OPINI
Antara Natal, Tahun Baru, dan Kebersamaan di Saat Sulit
Natal dan tahun baru sejatinya adalah ruang jeda untuk refleksi kolektif: merenungkan apa yang telah terjadi dan mengikat harapan untuk masa depan yang lebih baik.
Oleh: Dr M Lucky Akbar
TAHUN INI, perayaan tersebut berlangsung di tengah dinamika ekonomi yang kompleks. Di satu sisi, berbagai indikator makro menunjukkan pertumbuhan yang masih relatif solid, tetapi di sisi lain, banyak rumah tangga dan pelaku usaha merasakan tekanan ekonomi yang nyata.
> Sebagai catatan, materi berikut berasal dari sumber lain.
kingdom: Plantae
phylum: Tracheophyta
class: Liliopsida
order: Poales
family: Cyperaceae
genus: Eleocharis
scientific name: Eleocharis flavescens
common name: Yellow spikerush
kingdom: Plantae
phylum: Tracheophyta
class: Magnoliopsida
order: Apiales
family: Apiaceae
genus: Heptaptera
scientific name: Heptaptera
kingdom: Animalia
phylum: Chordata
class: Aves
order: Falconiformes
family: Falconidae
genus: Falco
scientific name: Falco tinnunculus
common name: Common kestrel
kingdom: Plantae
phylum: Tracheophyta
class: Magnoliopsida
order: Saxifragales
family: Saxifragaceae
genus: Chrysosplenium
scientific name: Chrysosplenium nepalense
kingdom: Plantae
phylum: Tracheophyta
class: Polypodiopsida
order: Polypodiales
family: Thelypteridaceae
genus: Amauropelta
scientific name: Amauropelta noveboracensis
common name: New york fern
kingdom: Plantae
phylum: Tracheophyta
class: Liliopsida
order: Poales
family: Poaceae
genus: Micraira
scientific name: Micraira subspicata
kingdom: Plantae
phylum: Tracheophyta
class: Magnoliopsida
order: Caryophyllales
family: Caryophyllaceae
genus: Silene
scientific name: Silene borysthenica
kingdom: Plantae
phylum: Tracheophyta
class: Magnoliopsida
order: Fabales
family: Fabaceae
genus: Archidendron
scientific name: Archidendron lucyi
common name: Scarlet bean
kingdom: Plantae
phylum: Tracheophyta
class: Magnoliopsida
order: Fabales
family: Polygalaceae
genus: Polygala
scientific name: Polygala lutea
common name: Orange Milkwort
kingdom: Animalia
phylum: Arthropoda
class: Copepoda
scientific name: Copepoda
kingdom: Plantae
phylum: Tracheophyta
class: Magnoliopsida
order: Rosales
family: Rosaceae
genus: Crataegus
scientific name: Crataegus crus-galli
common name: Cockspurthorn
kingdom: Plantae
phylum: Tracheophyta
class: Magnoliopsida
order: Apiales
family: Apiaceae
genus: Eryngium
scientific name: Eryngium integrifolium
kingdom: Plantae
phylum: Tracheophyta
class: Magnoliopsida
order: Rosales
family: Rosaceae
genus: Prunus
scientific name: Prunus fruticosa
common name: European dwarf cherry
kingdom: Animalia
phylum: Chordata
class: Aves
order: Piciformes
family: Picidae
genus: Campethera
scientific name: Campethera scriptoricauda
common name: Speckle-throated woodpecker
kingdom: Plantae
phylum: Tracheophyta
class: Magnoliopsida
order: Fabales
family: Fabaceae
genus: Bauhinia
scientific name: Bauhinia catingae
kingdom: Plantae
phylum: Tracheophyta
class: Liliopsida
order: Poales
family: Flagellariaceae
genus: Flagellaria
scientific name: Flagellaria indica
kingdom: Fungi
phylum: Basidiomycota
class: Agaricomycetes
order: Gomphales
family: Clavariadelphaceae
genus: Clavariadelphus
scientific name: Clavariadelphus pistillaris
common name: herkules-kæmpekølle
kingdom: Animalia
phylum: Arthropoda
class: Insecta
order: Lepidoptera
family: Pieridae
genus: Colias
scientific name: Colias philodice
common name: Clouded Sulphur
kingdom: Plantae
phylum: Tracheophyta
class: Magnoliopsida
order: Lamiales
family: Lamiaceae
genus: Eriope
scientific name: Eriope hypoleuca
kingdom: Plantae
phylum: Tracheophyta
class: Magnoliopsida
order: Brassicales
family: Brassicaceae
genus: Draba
Ditambah lagi, bencana alam yang melanda sejumlah wilayah di Sumatera mempertebal lapisan tantangan sosial-ekonomi yang harus dihadapi masyarakat.
Di tengah situasi seperti ini, makna kebersamaan menjadi semakin penting. Bukan hanya sebagai simbol perayaan, tetapi sebagai kekuatan sosial yang nyata dalam menghadapi kesulitan bersama.
Makna kebersamaan
Kebersamaan dalam konteks Natal dan tahun baru tahun ini tidak lagi semata ritual budaya atau religius, tetapi menjadi wujud nyata solidaritas dalam menghadapi tekanan kehidupan.
Ketika banyak keluarga harus mempertimbangkan kembali pengeluaran mereka untuk menyesuaikan dengan kenaikan biaya kebutuhan pokok, kebersamaan berubah dari barang mewah menjadi kebutuhan emosional dan sosial.
Menurut data Badan Pusat Statistik (BPS), konsumsi rumah tangga masih menjadi kontributor utama pertumbuhan ekonomi, tapi pertumbuhannya relatif moderat, mencerminkan kehati-hatian konsumen dalam berbelanja, seiring tekanan terhadap daya beli yang masih dirasakan oleh masyarakat luas.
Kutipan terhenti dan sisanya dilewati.